Lou Thompson Black
Gregory James Hunter is suing A.W. Chesterton, along with 47 other companies, for conspiring to mine, process, sell and distribute asbestos products, suppressing the information pertaining to the fiber's hazardous influence on human health, and purposely inflicting him with an asbestos disease.
Looking for compensation for his assumed exposure to asbestos and asbestos related disease, Hunter's eight-count personal-injury lawsuit was filed with the Jefferson County District Court on May 21. Judge Donald Floyd, 172nd Judicial District, will preside over the case.
A mineral fiber that has been used commonly in a variety of building construction materials for insulation and as a fire-retardant, asbestos has been utilized by mankind for more than 2,000 years, said the Environmental Protection Agency's Web site.
According to the plaintiff's original petition, companies such as Viacom, General Electric and Zurn Industries knew that the asbestos products they manufactured would hit the market without inspection for defects.
"Defendants knowingly conspired among themselves to cause Gregory James Hunter's injuries, diseases, and illness and/or death by exposing him to asbestos," the suit said. "Defendants committed conspiracy by willfully misrepresenting and suppressing the truth as to the risks and dangers associated with asbestos."
The suit says the defendants have been in possession of medical and scientific data exposing the health risks of asbestos for decades, but conspired among themselves to suppress the information.
A man of many trades, the suit indicates Hunter was most likely exposed to asbestos while working at shipyards, steel mills, refineries, paper mills, chemical plants, the military and other facilities in the U.S. However, the suit does not give specifics on the location or time of Hunter's employment.
"Hunter has sustained damages including injuries…and has been deprived of the opportunity of informed free choice," the suit said. "Each defendant violated federal and state regulations relating to asbestos exposure."

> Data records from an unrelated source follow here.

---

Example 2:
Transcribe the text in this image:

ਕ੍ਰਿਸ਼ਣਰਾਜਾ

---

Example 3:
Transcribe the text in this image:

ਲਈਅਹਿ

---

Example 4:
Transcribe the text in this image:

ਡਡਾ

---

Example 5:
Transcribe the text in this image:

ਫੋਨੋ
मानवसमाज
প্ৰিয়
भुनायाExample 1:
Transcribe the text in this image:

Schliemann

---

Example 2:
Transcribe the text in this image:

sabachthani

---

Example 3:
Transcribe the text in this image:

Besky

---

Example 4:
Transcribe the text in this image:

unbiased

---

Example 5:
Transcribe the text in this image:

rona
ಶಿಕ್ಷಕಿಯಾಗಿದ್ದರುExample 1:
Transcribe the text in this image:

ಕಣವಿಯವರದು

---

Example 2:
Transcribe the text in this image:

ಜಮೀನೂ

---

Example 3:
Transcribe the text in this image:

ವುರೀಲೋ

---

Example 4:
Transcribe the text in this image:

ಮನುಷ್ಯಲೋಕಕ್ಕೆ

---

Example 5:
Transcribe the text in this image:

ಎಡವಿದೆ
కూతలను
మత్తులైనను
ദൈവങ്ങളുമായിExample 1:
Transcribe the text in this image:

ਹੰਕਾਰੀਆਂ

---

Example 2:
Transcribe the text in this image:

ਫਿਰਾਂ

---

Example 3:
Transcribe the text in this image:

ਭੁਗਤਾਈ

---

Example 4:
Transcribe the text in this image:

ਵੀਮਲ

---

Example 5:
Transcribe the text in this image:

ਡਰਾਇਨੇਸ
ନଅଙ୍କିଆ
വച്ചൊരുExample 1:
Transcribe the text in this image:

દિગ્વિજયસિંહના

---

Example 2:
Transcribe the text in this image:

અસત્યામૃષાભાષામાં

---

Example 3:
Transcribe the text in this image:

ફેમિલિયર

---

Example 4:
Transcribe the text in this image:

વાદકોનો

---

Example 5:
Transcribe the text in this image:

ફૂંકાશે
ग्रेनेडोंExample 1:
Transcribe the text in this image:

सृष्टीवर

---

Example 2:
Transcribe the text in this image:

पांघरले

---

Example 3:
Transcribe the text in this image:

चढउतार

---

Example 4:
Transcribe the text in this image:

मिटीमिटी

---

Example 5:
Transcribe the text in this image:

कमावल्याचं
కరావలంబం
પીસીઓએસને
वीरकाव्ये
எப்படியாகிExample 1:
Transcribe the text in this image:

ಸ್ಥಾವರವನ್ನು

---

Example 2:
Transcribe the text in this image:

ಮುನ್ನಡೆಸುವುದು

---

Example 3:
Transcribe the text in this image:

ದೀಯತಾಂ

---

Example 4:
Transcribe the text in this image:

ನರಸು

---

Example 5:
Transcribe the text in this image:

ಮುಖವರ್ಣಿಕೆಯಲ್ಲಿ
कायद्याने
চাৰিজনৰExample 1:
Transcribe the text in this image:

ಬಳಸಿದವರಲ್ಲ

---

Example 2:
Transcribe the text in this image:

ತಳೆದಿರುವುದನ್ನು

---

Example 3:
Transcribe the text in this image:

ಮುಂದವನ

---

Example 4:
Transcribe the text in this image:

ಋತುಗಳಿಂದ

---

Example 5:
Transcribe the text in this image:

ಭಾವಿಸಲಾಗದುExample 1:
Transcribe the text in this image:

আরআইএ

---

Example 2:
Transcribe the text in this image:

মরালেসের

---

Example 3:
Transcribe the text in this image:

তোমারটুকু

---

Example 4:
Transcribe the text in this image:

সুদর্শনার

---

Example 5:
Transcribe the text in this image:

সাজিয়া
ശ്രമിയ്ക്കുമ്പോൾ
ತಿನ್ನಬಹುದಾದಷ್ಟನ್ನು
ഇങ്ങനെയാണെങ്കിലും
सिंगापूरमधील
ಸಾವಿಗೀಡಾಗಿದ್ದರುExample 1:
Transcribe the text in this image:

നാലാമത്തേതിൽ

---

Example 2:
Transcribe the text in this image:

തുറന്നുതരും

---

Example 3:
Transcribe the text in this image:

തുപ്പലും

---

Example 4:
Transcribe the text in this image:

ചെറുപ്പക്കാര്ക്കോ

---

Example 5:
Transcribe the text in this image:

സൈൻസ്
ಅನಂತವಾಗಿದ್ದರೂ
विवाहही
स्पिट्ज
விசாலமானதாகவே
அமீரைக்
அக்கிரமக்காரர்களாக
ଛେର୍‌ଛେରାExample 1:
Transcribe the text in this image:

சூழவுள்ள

Hunter is suing for physical pain and suffering in the past and future, mental anguish in the past and future, lost wages, loss of earning capacity, disfigurement in the past and future, physical impairment in the past and future, and past and future medical expenses, including homecare costs.
He also seeks punitive and exemplary damages. "Plaintiff will rely on a fair and impartial jury to provide compensation…," the suit said.
Brent Coon & Associates attorney Lou Thompson Black represents Hunter.
According to the Brent Coon & Associates Web site, Lou Thompson Black is the managing partner of the Houston office of Brent Coon and Associates. She manages hundreds of asbestos cancer cases filed in various jurisdictions and states. Mrs. Black's primary practice area is toxic tort law, including products liability, premises liability, and employer liability.